◆ **DIRECTIONS**
Write out the records that follow with every word intact.

(Page-level text extractions)

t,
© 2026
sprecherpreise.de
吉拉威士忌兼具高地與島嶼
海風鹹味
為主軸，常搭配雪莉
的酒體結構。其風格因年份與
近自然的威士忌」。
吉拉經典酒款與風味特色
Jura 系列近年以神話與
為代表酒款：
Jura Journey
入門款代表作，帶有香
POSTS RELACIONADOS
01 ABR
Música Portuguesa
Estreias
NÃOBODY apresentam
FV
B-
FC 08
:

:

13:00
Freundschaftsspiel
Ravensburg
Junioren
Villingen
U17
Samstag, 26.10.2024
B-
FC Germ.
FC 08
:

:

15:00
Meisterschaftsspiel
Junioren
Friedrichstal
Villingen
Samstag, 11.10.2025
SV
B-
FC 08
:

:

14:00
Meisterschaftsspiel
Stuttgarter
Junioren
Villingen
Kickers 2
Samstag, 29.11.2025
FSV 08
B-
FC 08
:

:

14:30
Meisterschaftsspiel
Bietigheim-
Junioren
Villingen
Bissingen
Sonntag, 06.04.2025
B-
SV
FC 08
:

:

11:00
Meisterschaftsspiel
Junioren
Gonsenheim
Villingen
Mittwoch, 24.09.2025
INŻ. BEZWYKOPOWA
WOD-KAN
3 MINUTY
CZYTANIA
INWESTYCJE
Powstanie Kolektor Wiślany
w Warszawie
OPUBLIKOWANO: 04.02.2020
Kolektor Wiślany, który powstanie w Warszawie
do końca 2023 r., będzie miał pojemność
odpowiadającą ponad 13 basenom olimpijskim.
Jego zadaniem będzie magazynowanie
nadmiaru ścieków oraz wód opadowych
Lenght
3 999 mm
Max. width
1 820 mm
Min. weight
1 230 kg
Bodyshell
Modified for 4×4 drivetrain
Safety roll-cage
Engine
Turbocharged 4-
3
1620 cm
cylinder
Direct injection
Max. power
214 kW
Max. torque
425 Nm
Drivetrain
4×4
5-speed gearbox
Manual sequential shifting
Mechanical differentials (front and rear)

◆ **EXERCISE SOLUTION**
t,
© 2026
sprecherpreise.de
吉拉威士忌兼具高地與島嶼
海風鹹味
為主軸，常搭配雪莉
的酒體結構。其風格因年份與
近自然的威士忌」。
吉拉經典酒款與風味特色
Jura 系列近年以神話與
為代表酒款：
Jura Journey
入門款代表作，帶有香
POSTS RELACIONADOS
01 ABR
Música Portuguesa
Estreias
NÃOBODY apresentam
FV
B-
FC 08
:

:

13:00
Freundschaftsspiel
Ravensburg
Junioren
Villingen
U17
Samstag, 26.10.2024
B-
FC Germ.
FC 08
:

:

15:00
Meisterschaftsspiel
Junioren
Friedrichstal
Villingen
Samstag, 11.10.2025
SV
B-
FC 08
:

:

14:00
Meisterschaftsspiel
Stuttgarter
Junioren
Villingen
Kickers 2
Samstag, 29.11.2025
FSV 08
B-
FC 08
:

:

14:30
Meisterschaftsspiel
Bietigheim-
Junioren
Villingen
Bissingen
Sonntag, 06.04.2025
B-
SV
FC 08
:

:

11:00
Meisterschaftsspiel
Junioren
Gonsenheim
Villingen
Mittwoch, 24.09.2025
INŻ. BEZWYKOPOWA
WOD-KAN
3 MINUTY
CZYTANIA
INWESTYCJE
Powstanie Kolektor Wiślany
w Warszawie
OPUBLIKOWANO: 04.02.2020
Kolektor Wiślany, który powstanie w Warszawie
do końca 2023 r., będzie miał pojemność
odpowiadającą ponad 13 basenom olimpijskim.
Jego zadaniem będzie magazynowanie
nadmiaru ścieków oraz wód opadowych
Lenght
3 999 mm
Max. width
1 820 mm
Min. weight
1 230 kg
Bodyshell
Modified for 4×4 drivetrain
Safety roll-cage
Engine
Turbocharged 4-
3
1620 cm
cylinder
Direct injection
Max. power
214 kW
Max. torque
425 Nm
Drivetrain
4×4
5-speed gearbox
Manual sequential shifting
Mechanical differentials (front and rear)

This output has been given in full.